En realidad, Invictus, basada tanto en un hecho real como en el libro que al respecto escribió el periodista John Carlin, es al mismo tiempo un film deportivo y un film político. La historia es la del Mundial de Rugby realizado en Sudáfrica durante los primeros meses del gobierno de Nelson Mandela, y de cómo a través del deporte y la adhesión a la Selección sudafricana, los Springboks, se logra algo así como un principio de unidad, un reconocimiento del otro en un país completamente dividido por el enfrentamiento racial.

El material tiene dos problemas fundamentales: la historia es tan excepcional que puede resultar increíble; y hay que manejar al mismo tiempo la trama político-social y la historia tradicional del equipo “que viene de abajo” para ganar lo imposible. Eastwood ejerce su talento equilibrando ambos elementos y manteniendo la tensión en ambos frentes.
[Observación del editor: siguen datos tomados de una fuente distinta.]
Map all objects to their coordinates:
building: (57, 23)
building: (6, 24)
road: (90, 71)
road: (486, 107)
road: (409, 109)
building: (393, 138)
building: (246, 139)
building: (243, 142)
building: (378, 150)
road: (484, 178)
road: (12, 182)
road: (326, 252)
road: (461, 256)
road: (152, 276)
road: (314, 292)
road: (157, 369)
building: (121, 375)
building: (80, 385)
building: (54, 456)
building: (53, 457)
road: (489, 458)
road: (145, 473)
De hecho, es la combinación de ambas tramas la que permite que los aparentes lugares comunes funcionen como si los viéramos por primera vez.
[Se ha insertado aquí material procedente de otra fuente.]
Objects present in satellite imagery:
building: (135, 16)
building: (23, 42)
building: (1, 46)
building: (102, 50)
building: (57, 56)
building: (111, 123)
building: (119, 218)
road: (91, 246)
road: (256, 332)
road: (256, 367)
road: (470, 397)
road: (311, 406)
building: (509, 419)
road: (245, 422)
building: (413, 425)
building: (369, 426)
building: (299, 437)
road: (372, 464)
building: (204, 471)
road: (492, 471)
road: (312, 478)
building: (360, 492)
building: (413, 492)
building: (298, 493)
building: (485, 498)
Hay un tercer defecto en el material y se llama Nelson Mandela. Es un personaje tan extraordinario que se escapa de cualquier experiencia; de una bondad tan fuerte que puede resultar a todas luces increíble. Un personaje increíble es todo un desafío para un film o cualquier ejercicio narrativo, porque coloca a prueba nuestra credibilidad en el mundo que se nos pone delante. Más cuando sabemos que, efectivamente, Mandela es así como se lo pinta en el film. Eastwood, defensor a ultranza de cierto modo clásico de hacer películas, opta, para hacérnoslo creíble, por la estrategia de que lo interprete Morgan Freeman, el paradigma del negro bueno más férreo que ha dado el cine contemporáneo. Freeman, que es un gran actor, logra además inyectarle el humor y la ironía que distinguen a sus personajes. Curiosamente, esa característica puramente cinematográfica –que también se ejerce en el caso de Matt Damon– hace que el film sea creíble porque transforma la realidad en un cuento. Entramos en esa fantasía que nos inventa cada película y creemos en ella.
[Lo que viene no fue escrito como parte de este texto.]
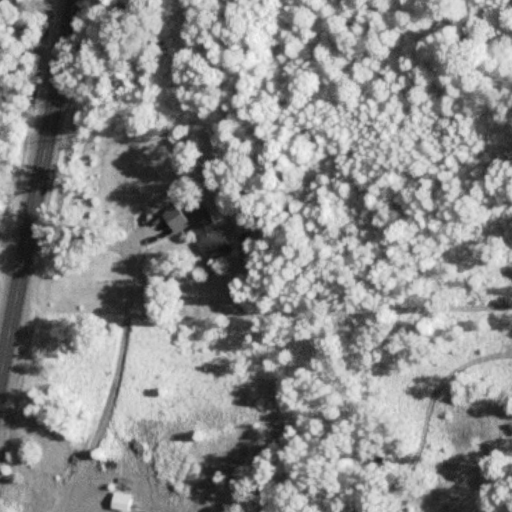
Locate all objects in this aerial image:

Aunque no faltan los lugares comunes y ciertas perezas simbólicas, Eastwood nunca pierde el pulso narrativo, que llega a su clímax en los partidos de rugby que ocupan buena parte del tramo final de la película. Allí, sin romper la tradición de transparencia del cine clásico, el realizador aprovecha las posibilidades del cine para hacernos partícipes de la experiencia deportiva. Algo crucial, ya que esa participación es la que dota de sentido a la fábula. A pesar de las alegrías y de las victorias, el film otorga ciertos rasgos para imaginar que no hay soluciones fáciles. Como esos dos guardaespaldas, uno negro y uno blanco, antes enemigos, que, al celebrar una victoria, casi se abrazan, pero no, sólo se dan la mano. Ese pequeño gesto breve es sabio y prueba de un ojo que no sólo sabe filmar, sino, especialmente, mirar.